EU parliament to start ratifying Brexit deal next week
January 22 2019 07:37 PM
European Union's chief Brexit negotiator Michel Barnier delivers a speech during a debate on BREXIT
European Union's chief Brexit negotiator Michel Barnier delivers a speech during a debate on BREXIT after the vote on british Prime Minister Theresa May's Brexit deal, at the European Parliament in Strasbourg, France, on January 16, 2019


The European Parliament expects to start next week its procedure to endorse the Brexit deal negotiated between the bloc and London, lawmakers said on Tuesday, despite the fact that Britain is still struggling to finalise the divorce agreement.
Britain's Labour opposition party on Tuesday edged towards a new Brexit referendum as the deadlocked UK parliament looks for ways forward, keeping the EU waiting for what sort of majority could emerge.
They EU has told Britain it awaits its proposals but that the already negotiated - and voted down in the House of Commons - legal withdrawal agreement was the best Britain could get.
It has stressed, however, that it could work further on an accompanying text laying out future ties for Britain and the EU should London opt for a closer relationship.
"Hopefully, at the end of January we will start our procedure," lawmaker Danuta Hubner said on Tuesday of the parliamentary consent necessary for the deal to take effect.
She expected the Brexit deal to be referred to the European Parliament next Wednesday-Thursday so the lawmakers can finalise their ratification by the Brexit date of March 29.

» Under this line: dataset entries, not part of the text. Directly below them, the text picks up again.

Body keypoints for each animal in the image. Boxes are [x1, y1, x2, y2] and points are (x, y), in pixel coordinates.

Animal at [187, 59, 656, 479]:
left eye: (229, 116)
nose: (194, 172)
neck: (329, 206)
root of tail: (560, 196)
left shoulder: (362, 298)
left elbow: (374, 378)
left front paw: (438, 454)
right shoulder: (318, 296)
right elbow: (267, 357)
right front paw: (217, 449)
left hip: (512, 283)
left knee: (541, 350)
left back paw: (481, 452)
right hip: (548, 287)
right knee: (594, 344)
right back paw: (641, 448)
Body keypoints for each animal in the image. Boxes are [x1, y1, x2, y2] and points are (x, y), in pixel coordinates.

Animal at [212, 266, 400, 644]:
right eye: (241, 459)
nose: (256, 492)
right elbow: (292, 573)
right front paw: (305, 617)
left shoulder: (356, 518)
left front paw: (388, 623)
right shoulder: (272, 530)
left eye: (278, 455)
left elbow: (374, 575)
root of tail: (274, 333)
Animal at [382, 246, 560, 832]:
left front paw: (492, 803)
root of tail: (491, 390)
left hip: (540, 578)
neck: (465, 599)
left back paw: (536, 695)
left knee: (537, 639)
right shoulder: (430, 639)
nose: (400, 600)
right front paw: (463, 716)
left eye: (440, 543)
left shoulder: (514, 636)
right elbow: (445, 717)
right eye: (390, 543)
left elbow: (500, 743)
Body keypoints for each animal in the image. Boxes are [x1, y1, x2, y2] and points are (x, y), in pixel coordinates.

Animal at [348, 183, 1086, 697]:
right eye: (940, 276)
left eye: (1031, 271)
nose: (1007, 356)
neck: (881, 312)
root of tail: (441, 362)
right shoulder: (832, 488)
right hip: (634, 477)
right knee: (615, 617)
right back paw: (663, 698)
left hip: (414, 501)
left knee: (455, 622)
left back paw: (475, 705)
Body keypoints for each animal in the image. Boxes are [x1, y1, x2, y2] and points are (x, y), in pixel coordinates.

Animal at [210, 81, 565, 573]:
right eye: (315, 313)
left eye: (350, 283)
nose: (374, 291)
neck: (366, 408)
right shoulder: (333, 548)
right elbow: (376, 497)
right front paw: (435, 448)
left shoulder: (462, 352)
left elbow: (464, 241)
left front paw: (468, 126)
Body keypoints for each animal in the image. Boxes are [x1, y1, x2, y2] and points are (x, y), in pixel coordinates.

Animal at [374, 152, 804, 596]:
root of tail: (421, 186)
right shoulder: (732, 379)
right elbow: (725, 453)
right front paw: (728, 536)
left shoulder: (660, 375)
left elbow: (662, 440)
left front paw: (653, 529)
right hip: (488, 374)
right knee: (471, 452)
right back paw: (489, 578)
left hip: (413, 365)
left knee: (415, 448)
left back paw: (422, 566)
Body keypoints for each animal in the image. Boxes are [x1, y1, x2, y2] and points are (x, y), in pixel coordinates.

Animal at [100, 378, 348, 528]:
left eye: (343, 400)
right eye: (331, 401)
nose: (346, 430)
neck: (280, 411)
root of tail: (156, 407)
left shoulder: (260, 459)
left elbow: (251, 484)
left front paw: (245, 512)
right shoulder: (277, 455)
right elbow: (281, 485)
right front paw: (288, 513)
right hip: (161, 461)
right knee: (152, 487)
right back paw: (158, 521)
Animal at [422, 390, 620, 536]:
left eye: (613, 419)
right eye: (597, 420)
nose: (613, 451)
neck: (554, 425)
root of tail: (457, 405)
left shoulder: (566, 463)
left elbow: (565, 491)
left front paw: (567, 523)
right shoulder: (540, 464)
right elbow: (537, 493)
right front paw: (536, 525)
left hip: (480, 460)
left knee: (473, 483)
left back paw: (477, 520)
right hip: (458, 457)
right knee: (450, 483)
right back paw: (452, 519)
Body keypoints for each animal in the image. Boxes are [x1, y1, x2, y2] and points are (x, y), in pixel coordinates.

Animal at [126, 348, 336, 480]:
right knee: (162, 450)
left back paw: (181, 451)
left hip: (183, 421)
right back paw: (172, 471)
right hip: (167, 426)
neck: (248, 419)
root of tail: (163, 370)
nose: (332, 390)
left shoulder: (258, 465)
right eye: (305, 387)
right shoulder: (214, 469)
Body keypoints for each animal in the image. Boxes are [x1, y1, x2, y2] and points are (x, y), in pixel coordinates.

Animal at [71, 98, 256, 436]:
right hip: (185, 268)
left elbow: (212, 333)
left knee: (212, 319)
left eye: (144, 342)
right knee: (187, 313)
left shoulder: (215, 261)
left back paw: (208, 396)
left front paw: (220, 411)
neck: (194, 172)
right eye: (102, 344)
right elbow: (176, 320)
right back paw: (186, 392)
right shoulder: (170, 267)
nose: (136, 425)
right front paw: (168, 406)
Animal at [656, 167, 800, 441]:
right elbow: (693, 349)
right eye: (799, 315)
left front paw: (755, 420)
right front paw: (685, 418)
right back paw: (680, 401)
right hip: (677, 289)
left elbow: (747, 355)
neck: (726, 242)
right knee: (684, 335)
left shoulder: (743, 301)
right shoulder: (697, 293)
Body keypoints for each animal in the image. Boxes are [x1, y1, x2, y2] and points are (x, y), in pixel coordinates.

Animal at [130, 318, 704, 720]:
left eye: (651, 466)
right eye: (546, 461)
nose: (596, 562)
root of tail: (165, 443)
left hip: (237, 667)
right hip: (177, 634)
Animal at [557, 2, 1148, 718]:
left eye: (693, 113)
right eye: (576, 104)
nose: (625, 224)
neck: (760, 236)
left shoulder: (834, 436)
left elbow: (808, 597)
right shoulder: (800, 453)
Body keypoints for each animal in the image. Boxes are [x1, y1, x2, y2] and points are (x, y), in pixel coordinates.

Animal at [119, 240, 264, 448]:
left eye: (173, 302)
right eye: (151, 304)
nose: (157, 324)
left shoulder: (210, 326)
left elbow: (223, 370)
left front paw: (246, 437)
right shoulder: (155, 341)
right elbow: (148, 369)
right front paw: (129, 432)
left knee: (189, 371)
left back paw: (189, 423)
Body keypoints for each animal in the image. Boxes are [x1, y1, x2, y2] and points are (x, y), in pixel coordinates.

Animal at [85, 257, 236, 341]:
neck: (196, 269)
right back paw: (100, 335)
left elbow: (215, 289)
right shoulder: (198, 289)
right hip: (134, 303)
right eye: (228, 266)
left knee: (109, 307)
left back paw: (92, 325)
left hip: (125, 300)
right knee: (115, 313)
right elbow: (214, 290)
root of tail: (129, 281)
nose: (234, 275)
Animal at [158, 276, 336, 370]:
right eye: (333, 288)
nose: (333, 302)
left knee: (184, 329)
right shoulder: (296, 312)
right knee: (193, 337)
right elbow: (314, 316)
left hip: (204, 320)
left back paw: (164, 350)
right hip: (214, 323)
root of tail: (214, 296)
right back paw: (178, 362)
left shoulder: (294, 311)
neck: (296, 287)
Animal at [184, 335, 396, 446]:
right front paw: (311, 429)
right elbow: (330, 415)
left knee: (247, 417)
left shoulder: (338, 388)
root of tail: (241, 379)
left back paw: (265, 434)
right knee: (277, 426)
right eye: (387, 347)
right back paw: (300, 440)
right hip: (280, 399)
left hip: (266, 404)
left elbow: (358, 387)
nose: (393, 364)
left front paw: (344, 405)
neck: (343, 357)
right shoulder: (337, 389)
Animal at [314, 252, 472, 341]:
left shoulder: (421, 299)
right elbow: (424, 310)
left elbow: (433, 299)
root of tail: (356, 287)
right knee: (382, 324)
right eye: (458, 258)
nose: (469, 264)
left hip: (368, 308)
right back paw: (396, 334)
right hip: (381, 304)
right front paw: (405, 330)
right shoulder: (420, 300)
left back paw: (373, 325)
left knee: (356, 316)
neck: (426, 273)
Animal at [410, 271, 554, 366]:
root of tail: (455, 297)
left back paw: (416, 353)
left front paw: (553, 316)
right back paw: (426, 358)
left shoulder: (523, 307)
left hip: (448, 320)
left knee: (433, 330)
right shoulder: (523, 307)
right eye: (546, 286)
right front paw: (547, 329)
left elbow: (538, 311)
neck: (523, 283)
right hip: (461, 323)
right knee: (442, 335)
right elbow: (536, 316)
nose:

The parliament's Brexit pointman, Guy Verhofstadt, told the same session on Tuesday that starting the process would send an important signal.
"This means there is no renegotiation possible for us of the Withdrawal Agreement. If there is renegotiation possible, it's only the Political Declaration in which we have nothing against a more deep future relationship between the EU and the UK," he said.
With time running short, the bloc is stepping up preparations for a no-deal Brexit and the two sides said they expected the parliament to receive corresponding files from the bloc's executive European Commission in mid-February.
"The problem seems to be for the moment in the UK that apparently there are only negative majorities in the House of Commons," Verhofstadt said.
"No positive majorities for alternatives at this stage. Prolonging Article 50 without having a clear plan for a way out to break the deadlock based on a majority in the House of Commons seems to me very difficult to do," he said of the EU treaty regulating Britain's departure.
Should Brexit be delayed beyond the end of June, Britain is under legal obligations to hold May elections to pick representatives to the new European Parliament, which is due to form from July.
"Whatever the solution with Brexit, this does not prevent the parliament from regularly constituting itself when the time comes and starting its functioning," Hubner said.
In the ensuing debate, lawmakers called for more strategic thinking on the EU side and flexibility to try every avenue to keep close ties with Britain.
Others, however, said Brexit should not be delayed just because of political infighting in Britain, the country should be out in two months and the EU free to get on with its own agenda.